Vivir en un tiempo en donde la mujer no tiene las mismas oportunidades que el hombre es como encontrarse atrapada en una campana de cristal. Vivir la misoginia, el movimiento precipitado del nuevo mundo tecnológico y de consumo, la depresión y el sufrimiento al no lograr detener la rueda que alberga a Esther mientras sigue rodando, como la ansiedad. Las ganas de gritarle al mundo que se joda, que se jodan todas las cosas y quede solamente la poesía y la literatura, pero no poder terminar de hacerlo, es como estar dentro de una campana que se dobla y suena y hace retemblar las horas para no dejar cabida a un sólo segundo de silencio y tranquilidad.
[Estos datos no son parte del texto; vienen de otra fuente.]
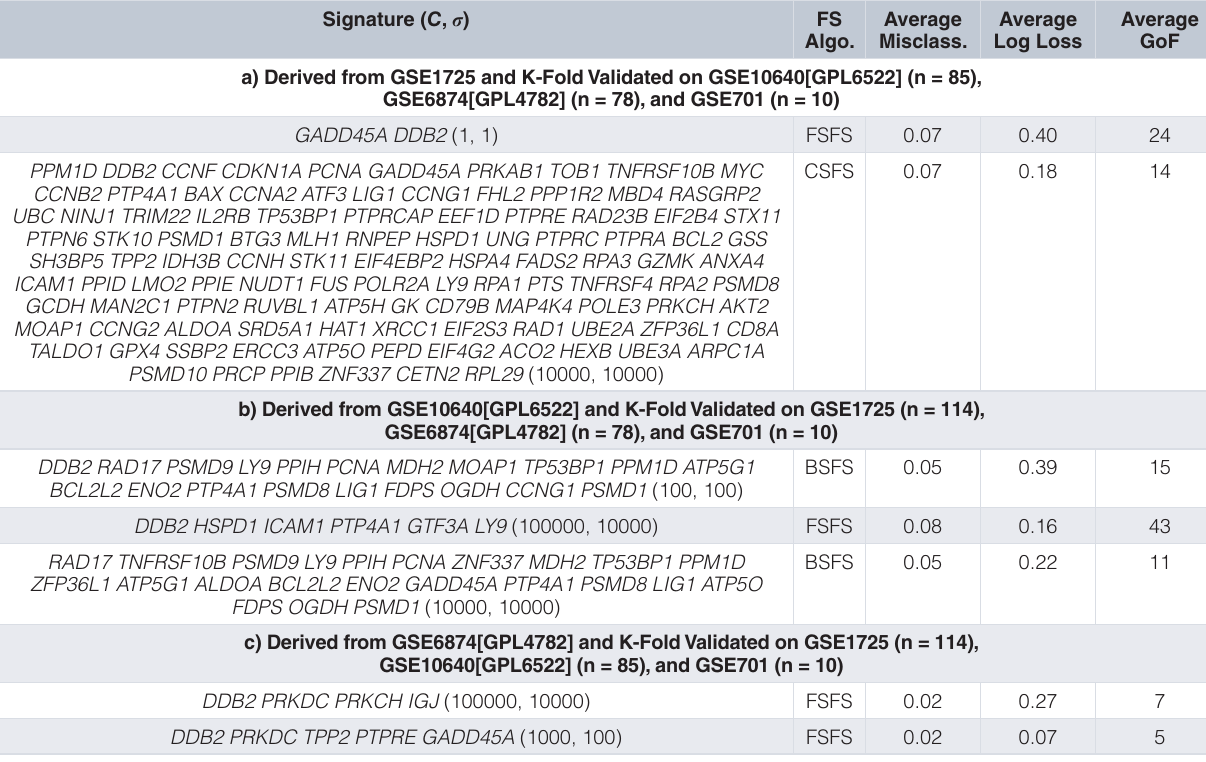
Table 2. Best human signatures assessed by K-Fold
Así se siente Esther Greenwood, protagonista de «La campana de cristal«, única novela de Sylvia Plath y de las últimas obras que dejó antes de suicidarse el 11 de febrero del 63 metiendo la cabeza al horno hasta lograr asfixiarse con gas. Una autobiografía de sus emociones y el sentir de una mujer americana que luchaba para poder autorrealizarse, desprendiéndose de los dogmas que dictaba la sociedad americana sobre el papel de la mujer en el trabajo y la familia, privándose así de toda libertad. Esther desea escribir por ella, no para los otros. Y entonces, al darse cuenta de que el éxito es un lugar a donde se llega meramente por los aportes estéticos de la mujer y su “esfuerzo” por colocarse en los altos círculos sociales, pierde la verdadera razón de lo que hace, su camino y sentido, la pasión que nunca ha logrado desarrollar del todo por culpa del hombre, de la sociedad y de los otros. Porque en la campana de cristal uno siempre está solo. Y nadie te escucha, así sea lo más fuerte que grites.
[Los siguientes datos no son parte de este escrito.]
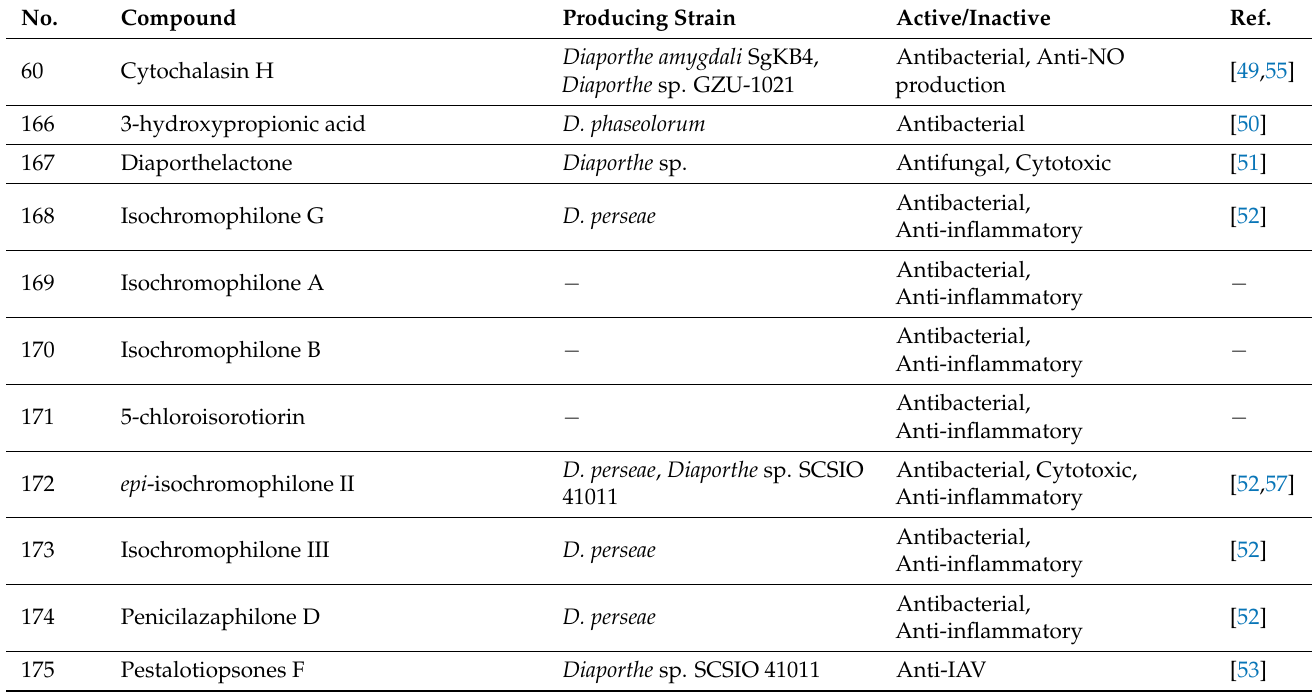
Table 2. Secondary metabolites associated with marine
La suerte no existe para Esther, y a cambio de ella, lo que le llega es la locura derivada de esa vorágine de pensamientos y sentimientos que no puede controlar, que no los puede dejar ser porque no le son permitidos, porque a una mujer como ella, se le atrapa hasta irla dejando marchitando lentamente. Para entonces, ya no hay salida ni vuelta atrás, por más intento que uno haga de detener el balancear del badajo. Y es que, como la propia Esther afirmaba, aunque le hubiesen regalado «un billete a Europa, o un crucero para dar la vuelta al mundo, me habría dado igual, porque en cualquier sitio -en la cubierta de un barco o en una cafetería en una calle de París o de Bangkok- estaría debajo de la misma campana de cristal, fermentándome en mi propio aire malsano«. Así, su campana termina convirtiéndose en terapias psiquiátricas por alejarla de las voces que escucha. Terapias de electroshock, enclaustrada con la esperanza de verse curar, de sentirse curada, para volver a salir. Lo mismo que a nuestra querida poetisa, quien escribía siempre con la melancolía de un alma que sabía apreciar la belleza y que, sin embargo, no se le permitió que ésta entrara a irradiar su corta vida de treinta años, y por lo que cuatro meses antes nos dejó esta carta de despedida que es “La campana de cristal” (entonces publicada bajo el pseudónimo Victoria Lucas), en donde ya nos advertía, quizá con la muerte de Joan, lo que pronto se venía. La mayor parte de su obra fue publicada en los años posteriores a su muerte. Los que tuvo en vida, los vivió vacíos, en su propia campana de cristal, mientras afuera de ella se iban cayendo todos los higos de su higuera verde, como el cuento. Se fue secando. Desnuda. Otoñal. Desesperanzada. Rota y quebrada por la mitad, nuestra querida Sylvia Plath.

 

Vi mi vida extendiendo sus ramas frente a mí como la higuera verde del cuento. De la punta de cada rama, como si de un grueso higo morado se tratara, pendía un maravilloso futuro, señalado y rutilante. Un higo era un marido y un hogar feliz e hijos y otro higo era un famoso poeta, y otro higo era un brillante profesor, y otro higo era Europa y África y Sudamérica y otro higo era Constantino y Sócrates y Atila y un montón de otros amantes con nombres raros y profesionales poco usuales, y otro higo era una campeona de equipo olímpico de atletismo, y más allá y por encima de aquellos higos había muchos más higos que no podía identificar claramente.

Me vi a mí misma sentada en la bifurcación de ese árbol de higos, muriéndome de hambre sólo porque no podía decidir cuál de los higos escoger. Quería todos y cada uno de ellos, pero elegir uno significaba perder el resto, y, mientras yo estaba allí sentada, incapaz de decidirme, los higos empezaron a arrugarse y a tornarse negros y, uno por uno, cayeron al suelo, a mis pies.